LEADERS: REFLECT ON WHETHER LAYOFFS ARE NEEDED
If you’re the one making the decisions about layoffs, ask yourself one question: is downsizing your workforce truly necessary? The impulse to cut costs is understandable, but this is not a periodic recession. Rather, this pandemic represents an exceptionally historic moment that will end up being pivotal for the economy and for people’s communities, careers, and lives, and it might warrant a different response. Laying off people should be the last resort.
If you decide layoffs are necessary or others have made that decision for you, then make sure you’re prepared before you reach out to the affected employees. Figure out how and when you will deliver the news to your employees on an individual basis and what the message will consist of.
Reach out to HR, your legal department, and any other senior leaders who might be able to help you prepare answers to questions such as “When will I get my last paycheck?”
SET THE RIGHT TONE
Because you will probably deliver the message remotely, you must take extra care to break the news “with empathy and compassion.” Even though you may worry that you, too, might get laid-off, this particular termination is not about you.
THIS IS NOT A TIME FOR YOU TO TAKE UP SPACE AND SUCCUMB TO YOUR INSECURITIES BY SAYING SOMETHING LIKE,
“THIS IS REALLY HARD FOR ME.”
Ideally, you will have the conversation via video link so that you can “make eye contact” with the other person.

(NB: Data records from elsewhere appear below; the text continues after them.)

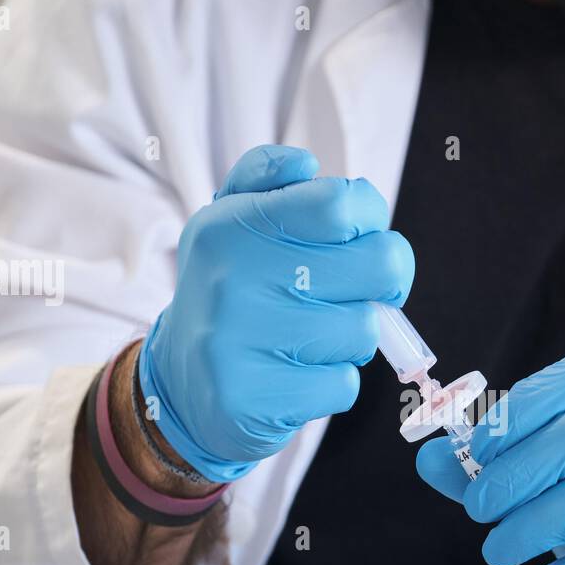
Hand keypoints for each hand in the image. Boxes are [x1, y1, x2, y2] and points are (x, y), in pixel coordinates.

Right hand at [138, 145, 414, 480]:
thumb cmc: (232, 292)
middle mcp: (234, 279)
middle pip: (377, 266)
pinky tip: (296, 376)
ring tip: (311, 337)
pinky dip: (331, 382)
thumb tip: (306, 163)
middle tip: (356, 291)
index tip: (361, 239)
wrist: (182, 385)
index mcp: (233, 225)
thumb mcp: (232, 222)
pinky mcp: (256, 401)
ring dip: (351, 338)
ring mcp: (243, 343)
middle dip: (382, 282)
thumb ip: (267, 177)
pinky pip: (343, 384)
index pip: (342, 204)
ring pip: (363, 330)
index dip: (372, 221)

If the conversation takes place on the phone, free yourself of all distractions. “Be fully present and listen.”
BE DIRECT AND HUMAN
Your message should be clear, concise, and unequivocal. For instance, I’m sorry, but at end of next week, we are terminating your job. Imparting an expeditious, direct message can feel cold, but it allows the other person to process what you’re saying.

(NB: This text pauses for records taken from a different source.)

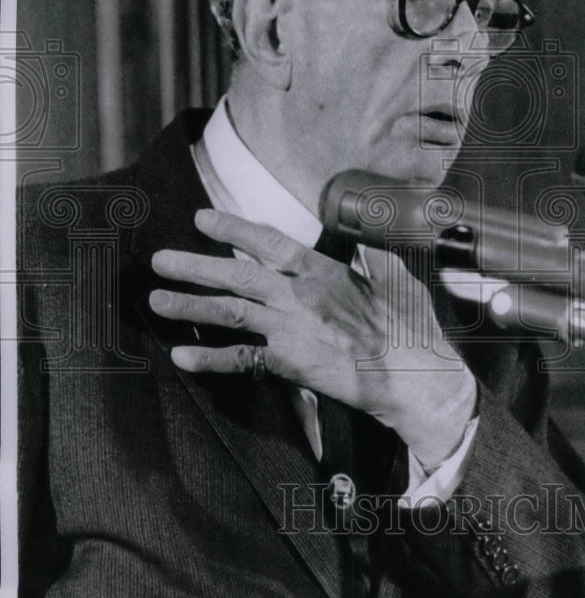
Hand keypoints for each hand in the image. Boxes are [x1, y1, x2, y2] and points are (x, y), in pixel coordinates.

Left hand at [149, 209, 476, 467]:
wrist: (415, 378)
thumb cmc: (410, 328)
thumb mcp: (395, 278)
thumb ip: (368, 257)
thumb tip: (358, 240)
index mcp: (324, 272)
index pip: (271, 243)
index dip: (234, 229)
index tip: (203, 219)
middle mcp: (300, 297)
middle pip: (237, 276)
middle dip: (195, 266)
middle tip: (159, 260)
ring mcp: (292, 331)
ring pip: (230, 313)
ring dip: (190, 306)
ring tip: (156, 301)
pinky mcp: (290, 365)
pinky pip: (242, 361)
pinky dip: (210, 359)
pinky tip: (181, 357)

Express gratitude for their hard work and dedication. Then offer a short and simple explanation about the economic conditions that led to the layoff. Stress that this is not about specific job performance. This is not the employee’s fault. This is about a global circumstance that none of us created.

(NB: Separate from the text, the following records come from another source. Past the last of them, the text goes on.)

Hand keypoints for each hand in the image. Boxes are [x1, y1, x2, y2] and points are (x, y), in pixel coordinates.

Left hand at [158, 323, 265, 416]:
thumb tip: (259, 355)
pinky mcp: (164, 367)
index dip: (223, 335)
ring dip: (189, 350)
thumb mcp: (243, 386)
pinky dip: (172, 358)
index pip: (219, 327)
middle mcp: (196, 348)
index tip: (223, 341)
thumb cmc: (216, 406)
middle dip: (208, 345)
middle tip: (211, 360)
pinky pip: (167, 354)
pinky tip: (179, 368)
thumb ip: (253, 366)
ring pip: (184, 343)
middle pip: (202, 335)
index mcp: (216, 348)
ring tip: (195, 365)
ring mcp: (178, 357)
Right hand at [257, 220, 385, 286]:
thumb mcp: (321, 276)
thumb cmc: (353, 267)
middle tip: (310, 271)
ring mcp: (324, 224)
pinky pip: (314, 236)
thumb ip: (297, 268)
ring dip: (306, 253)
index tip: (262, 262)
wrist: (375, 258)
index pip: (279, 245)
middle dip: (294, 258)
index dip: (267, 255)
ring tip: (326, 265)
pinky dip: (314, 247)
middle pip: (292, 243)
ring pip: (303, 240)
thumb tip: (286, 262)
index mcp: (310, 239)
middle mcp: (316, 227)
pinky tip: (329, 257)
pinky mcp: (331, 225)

Acknowledge, too, that one of the difficult things about being laid off during this crisis is that coworkers won’t get a chance to say goodbye in person.
OFFER ASSISTANCE — BUT DON’T OVERPROMISE
Be helpful. Provide information on where your employee should go for government benefits. Offer ideas about job opportunities at other organizations. Offer to serve as a reference. But, don’t overcommit to things you can’t deliver. For instance, you may feel tempted to say, ‘As things get clearer, and the economy improves, you’re on our list to come back,”. But no one has that kind of foresight. Don’t sugarcoat and don’t give false hope.
FOCUS ON YOUR WELLBEING
Finally, take care of yourself. “Hopefully, this is the only time you face something of this magnitude. The best coping mechanism for when you can’t anticipate what’s in store for you is self-care. Eat healthy, wholesome food; get regular exercise; try meditating; get plenty of sleep at night; read a good book.
A little perspective helps too. Remember, you are not alone. Unfortunately, there are a lot of managers going through this.